Efficient and sustainable recycling of lithium-ion batteries is a crucial element in electrifying transportation. Black mass is a mixture of cathode and anode materials remaining after disassembly and shredding of end-of-life lithium-ion batteries (LIBs). Many valuable materials, including lithium and nickel, manganese and cobalt (NMC) metal oxides, can be recovered from black mass, but current recycling practices require temperatures in excess of 1,000°C and highly corrosive acids. A new recycling method effectively separates the cathode and anode materials from black mass using ultrasound waves and oil nanodroplets in water.
“The industry standard for black-mass recycling uses a combination of pyro- and hydro-metallurgy processes. This recycling pathway is referred to as ‘long-loop’ recycling, as it takes the precious battery materials all the way back to their precursors. Our process utilizes emulsions formed by cooking oil to facilitate ‘short-loop’ recycling by directly purifying LIB black mass into pure cathode and anode components. The purified components could either go directly back into manufacturing of new battery cells, with or without further treatment steps, to regain the performance of pristine materials,” explains Jake Yang, lecturer of physical chemistry at the University of Leicester (www.le.ac.uk), who led the research along with professor Andy Abbott at the university’s Centre for Sustainable Materials Processing.
Typically, colloidal suspensions are not stable without added surfactants, but the application of ultrasound was key to creating the inexpensive nanoemulsion with only water and vegetable oil. “In our everyday experience, we know cooking oil and water don’t mix.
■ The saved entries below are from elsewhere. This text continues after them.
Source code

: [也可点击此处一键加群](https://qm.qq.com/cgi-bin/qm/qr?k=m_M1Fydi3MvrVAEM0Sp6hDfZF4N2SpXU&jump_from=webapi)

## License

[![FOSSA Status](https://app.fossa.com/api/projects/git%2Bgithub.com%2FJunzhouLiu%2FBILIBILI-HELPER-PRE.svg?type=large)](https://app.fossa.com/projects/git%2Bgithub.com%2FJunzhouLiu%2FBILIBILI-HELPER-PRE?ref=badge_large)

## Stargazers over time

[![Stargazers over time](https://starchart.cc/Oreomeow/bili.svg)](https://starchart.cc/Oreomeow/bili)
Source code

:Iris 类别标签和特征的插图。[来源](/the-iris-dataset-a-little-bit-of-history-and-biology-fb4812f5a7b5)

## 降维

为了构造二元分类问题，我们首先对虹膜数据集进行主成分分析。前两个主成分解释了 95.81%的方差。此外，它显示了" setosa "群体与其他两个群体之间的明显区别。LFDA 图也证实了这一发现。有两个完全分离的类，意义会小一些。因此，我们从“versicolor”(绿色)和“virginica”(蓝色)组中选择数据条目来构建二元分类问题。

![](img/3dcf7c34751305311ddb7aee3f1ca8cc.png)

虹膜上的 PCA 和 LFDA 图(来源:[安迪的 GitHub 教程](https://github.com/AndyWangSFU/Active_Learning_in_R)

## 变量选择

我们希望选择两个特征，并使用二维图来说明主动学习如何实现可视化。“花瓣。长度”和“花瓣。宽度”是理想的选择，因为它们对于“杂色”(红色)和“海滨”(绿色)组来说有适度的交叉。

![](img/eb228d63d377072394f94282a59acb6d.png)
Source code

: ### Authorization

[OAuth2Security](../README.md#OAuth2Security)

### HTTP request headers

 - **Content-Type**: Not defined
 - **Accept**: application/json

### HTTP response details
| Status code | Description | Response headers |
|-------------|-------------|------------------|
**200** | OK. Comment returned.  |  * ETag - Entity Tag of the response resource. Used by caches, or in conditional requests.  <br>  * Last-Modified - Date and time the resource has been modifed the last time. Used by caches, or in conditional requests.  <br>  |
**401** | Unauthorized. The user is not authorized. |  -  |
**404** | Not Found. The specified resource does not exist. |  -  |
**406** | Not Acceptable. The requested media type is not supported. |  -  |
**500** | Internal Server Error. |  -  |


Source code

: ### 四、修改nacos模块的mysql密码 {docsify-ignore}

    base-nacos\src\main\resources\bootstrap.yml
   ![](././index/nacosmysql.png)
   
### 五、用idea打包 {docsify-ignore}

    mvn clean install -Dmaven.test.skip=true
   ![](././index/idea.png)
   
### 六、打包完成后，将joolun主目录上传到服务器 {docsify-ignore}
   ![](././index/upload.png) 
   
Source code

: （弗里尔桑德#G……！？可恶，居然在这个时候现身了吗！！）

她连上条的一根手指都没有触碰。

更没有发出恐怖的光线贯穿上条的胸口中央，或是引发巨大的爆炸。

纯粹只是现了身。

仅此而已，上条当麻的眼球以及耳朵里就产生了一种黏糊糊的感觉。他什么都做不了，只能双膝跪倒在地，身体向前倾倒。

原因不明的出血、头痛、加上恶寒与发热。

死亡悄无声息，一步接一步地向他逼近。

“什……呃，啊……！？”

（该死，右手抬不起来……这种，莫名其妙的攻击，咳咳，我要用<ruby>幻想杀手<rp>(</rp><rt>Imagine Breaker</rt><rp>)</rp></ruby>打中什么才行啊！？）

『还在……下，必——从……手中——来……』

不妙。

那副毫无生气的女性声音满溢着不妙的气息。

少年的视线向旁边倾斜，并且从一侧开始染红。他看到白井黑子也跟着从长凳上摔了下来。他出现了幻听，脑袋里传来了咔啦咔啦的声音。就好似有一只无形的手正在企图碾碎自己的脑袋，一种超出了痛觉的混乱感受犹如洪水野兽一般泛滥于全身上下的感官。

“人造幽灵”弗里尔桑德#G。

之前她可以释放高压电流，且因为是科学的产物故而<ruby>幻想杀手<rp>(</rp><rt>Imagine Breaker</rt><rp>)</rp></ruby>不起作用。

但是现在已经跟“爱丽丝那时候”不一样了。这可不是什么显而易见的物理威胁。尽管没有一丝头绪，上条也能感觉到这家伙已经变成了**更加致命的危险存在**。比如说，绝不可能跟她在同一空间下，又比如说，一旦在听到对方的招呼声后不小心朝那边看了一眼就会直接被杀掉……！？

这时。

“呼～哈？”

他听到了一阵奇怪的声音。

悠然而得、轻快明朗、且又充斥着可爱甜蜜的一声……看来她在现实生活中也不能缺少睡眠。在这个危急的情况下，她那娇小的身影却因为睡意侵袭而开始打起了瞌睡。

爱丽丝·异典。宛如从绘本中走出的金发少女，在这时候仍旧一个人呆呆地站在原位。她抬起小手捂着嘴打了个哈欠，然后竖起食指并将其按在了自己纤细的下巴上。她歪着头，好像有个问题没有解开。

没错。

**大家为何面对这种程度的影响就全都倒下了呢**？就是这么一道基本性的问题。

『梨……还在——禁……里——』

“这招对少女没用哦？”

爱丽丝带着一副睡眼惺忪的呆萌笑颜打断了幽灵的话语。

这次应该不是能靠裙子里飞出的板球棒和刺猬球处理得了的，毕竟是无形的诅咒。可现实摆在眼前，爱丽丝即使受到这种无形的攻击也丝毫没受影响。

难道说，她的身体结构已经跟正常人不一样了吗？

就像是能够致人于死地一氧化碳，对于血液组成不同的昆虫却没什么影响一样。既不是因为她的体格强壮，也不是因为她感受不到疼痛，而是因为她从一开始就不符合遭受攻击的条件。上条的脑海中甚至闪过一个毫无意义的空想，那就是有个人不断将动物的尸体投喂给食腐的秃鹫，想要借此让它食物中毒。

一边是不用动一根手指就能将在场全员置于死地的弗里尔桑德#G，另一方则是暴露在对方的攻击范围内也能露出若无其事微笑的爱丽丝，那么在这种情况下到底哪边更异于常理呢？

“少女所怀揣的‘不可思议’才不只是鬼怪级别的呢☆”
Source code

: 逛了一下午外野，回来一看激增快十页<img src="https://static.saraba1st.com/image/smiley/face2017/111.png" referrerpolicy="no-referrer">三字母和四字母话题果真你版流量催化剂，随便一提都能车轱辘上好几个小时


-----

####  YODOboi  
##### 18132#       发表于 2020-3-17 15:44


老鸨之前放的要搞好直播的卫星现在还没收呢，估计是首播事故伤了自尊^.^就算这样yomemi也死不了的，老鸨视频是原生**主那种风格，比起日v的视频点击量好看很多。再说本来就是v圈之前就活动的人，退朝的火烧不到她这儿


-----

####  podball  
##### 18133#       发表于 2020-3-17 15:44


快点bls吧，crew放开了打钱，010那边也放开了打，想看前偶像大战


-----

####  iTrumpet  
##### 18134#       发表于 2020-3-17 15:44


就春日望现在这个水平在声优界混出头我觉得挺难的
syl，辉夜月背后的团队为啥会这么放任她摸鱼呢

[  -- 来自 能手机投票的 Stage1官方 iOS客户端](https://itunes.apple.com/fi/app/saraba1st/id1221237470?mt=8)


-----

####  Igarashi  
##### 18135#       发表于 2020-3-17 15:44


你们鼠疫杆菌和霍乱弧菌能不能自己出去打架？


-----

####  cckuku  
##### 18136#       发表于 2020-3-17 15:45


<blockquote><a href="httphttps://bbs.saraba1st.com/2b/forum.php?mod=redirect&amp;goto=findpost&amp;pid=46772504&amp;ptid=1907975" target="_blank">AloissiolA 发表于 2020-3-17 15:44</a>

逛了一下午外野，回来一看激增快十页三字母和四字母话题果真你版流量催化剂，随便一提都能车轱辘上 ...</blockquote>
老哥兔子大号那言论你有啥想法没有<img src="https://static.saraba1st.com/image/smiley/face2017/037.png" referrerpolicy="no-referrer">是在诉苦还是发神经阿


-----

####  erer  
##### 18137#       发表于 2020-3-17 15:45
However, intense shockwaves generated by high-power ultrasound caused the macro-sized oil droplets to break up into nanodroplets that were found to be stable for weeks,” says Yang.
First, LIB black mass must be pre-treated to remove binder materials. Then, cathode and anode metals are separated in the nanoemulsion, where the oil nanodroplets bind to the surface of hydrophobic graphite particles and form “oil-graphite conglomerates” that float on the surface of the water. “This leaves the hydrophilic lithium metal oxides essentially untouched. A simple sieving process allows for separation of the graphite, leaving pure metal oxides,” adds Yang.
The team has purified batches of 40 g of black mass using the oil emulsion technology. Plans are underway to create a pilot unit capable of processing black mass at the tens-of-kilograms scale with the ultimate aim of processing black mass on a ton-per-hour scale. Details of this work were recently published in RSC Sustainability.